Activity: Repeat the material below. Keep every line exactly as written.

Input:
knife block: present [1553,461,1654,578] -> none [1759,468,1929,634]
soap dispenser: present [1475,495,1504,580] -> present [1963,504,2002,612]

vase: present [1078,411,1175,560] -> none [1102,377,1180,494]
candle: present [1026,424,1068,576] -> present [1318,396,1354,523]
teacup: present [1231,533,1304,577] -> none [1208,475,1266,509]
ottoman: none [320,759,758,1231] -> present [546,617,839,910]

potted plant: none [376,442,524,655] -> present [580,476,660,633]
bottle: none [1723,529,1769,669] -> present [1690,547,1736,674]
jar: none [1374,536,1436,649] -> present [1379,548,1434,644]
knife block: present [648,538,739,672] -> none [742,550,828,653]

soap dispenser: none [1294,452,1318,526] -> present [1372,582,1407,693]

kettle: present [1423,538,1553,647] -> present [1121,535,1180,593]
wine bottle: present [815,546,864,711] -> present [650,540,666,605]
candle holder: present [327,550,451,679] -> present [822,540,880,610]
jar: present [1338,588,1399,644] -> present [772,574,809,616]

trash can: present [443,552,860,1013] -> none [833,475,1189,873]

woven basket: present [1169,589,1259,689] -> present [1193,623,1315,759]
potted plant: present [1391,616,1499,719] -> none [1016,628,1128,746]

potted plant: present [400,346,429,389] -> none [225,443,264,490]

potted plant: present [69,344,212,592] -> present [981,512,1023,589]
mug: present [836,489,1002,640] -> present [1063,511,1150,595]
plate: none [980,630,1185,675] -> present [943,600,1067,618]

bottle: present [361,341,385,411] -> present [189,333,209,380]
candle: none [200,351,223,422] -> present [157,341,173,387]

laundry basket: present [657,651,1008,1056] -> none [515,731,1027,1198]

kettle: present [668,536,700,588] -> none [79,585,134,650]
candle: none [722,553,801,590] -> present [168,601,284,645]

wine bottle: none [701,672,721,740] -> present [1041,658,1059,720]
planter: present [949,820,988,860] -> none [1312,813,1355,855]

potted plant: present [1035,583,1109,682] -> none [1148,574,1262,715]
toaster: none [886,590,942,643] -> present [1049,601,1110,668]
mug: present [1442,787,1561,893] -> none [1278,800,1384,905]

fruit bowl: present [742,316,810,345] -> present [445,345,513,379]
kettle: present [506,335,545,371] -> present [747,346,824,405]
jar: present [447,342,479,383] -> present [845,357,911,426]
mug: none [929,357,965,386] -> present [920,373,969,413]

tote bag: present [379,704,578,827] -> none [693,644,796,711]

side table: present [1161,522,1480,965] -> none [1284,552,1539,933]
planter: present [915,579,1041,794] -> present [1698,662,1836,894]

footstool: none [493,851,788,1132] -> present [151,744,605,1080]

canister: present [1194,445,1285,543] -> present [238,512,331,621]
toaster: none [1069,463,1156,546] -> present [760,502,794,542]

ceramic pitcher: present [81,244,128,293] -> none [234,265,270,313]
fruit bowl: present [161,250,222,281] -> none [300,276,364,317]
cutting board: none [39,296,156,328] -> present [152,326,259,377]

Response area:
knife block: present [1553,461,1654,578] -> none [1759,468,1929,634]
soap dispenser: present [1475,495,1504,580] -> present [1963,504,2002,612]

vase: present [1078,411,1175,560] -> none [1102,377,1180,494]
candle: present [1026,424,1068,576] -> present [1318,396,1354,523]
teacup: present [1231,533,1304,577] -> none [1208,475,1266,509]
ottoman: none [320,759,758,1231] -> present [546,617,839,910]

potted plant: none [376,442,524,655] -> present [580,476,660,633]
bottle: none [1723,529,1769,669] -> present [1690,547,1736,674]
jar: none [1374,536,1436,649] -> present [1379,548,1434,644]
knife block: present [648,538,739,672] -> none [742,550,828,653]

soap dispenser: none [1294,452,1318,526] -> present [1372,582,1407,693]

kettle: present [1423,538,1553,647] -> present [1121,535,1180,593]
wine bottle: present [815,546,864,711] -> present [650,540,666,605]
candle holder: present [327,550,451,679] -> present [822,540,880,610]
jar: present [1338,588,1399,644] -> present [772,574,809,616]

trash can: present [443,552,860,1013] -> none [833,475,1189,873]

woven basket: present [1169,589,1259,689] -> present [1193,623,1315,759]
potted plant: present [1391,616,1499,719] -> none [1016,628,1128,746]

potted plant: present [400,346,429,389] -> none [225,443,264,490]

potted plant: present [69,344,212,592] -> present [981,512,1023,589]
mug: present [836,489,1002,640] -> present [1063,511,1150,595]
plate: none [980,630,1185,675] -> present [943,600,1067,618]

bottle: present [361,341,385,411] -> present [189,333,209,380]
candle: none [200,351,223,422] -> present [157,341,173,387]

laundry basket: present [657,651,1008,1056] -> none [515,731,1027,1198]

kettle: present [668,536,700,588] -> none [79,585,134,650]
candle: none [722,553,801,590] -> present [168,601,284,645]

wine bottle: none [701,672,721,740] -> present [1041,658,1059,720]
planter: present [949,820,988,860] -> none [1312,813,1355,855]

potted plant: present [1035,583,1109,682] -> none [1148,574,1262,715]
toaster: none [886,590,942,643] -> present [1049,601,1110,668]
mug: present [1442,787,1561,893] -> none [1278,800,1384,905]

fruit bowl: present [742,316,810,345] -> present [445,345,513,379]
kettle: present [506,335,545,371] -> present [747,346,824,405]
jar: present [447,342,479,383] -> present [845,357,911,426]
mug: none [929,357,965,386] -> present [920,373,969,413]

tote bag: present [379,704,578,827] -> none [693,644,796,711]

side table: present [1161,522,1480,965] -> none [1284,552,1539,933]
planter: present [915,579,1041,794] -> present [1698,662,1836,894]

footstool: none [493,851,788,1132] -> present [151,744,605,1080]

canister: present [1194,445,1285,543] -> present [238,512,331,621]
toaster: none [1069,463,1156,546] -> present [760,502,794,542]

ceramic pitcher: present [81,244,128,293] -> none [234,265,270,313]
fruit bowl: present [161,250,222,281] -> none [300,276,364,317]
cutting board: none [39,296,156,328] -> present [152,326,259,377]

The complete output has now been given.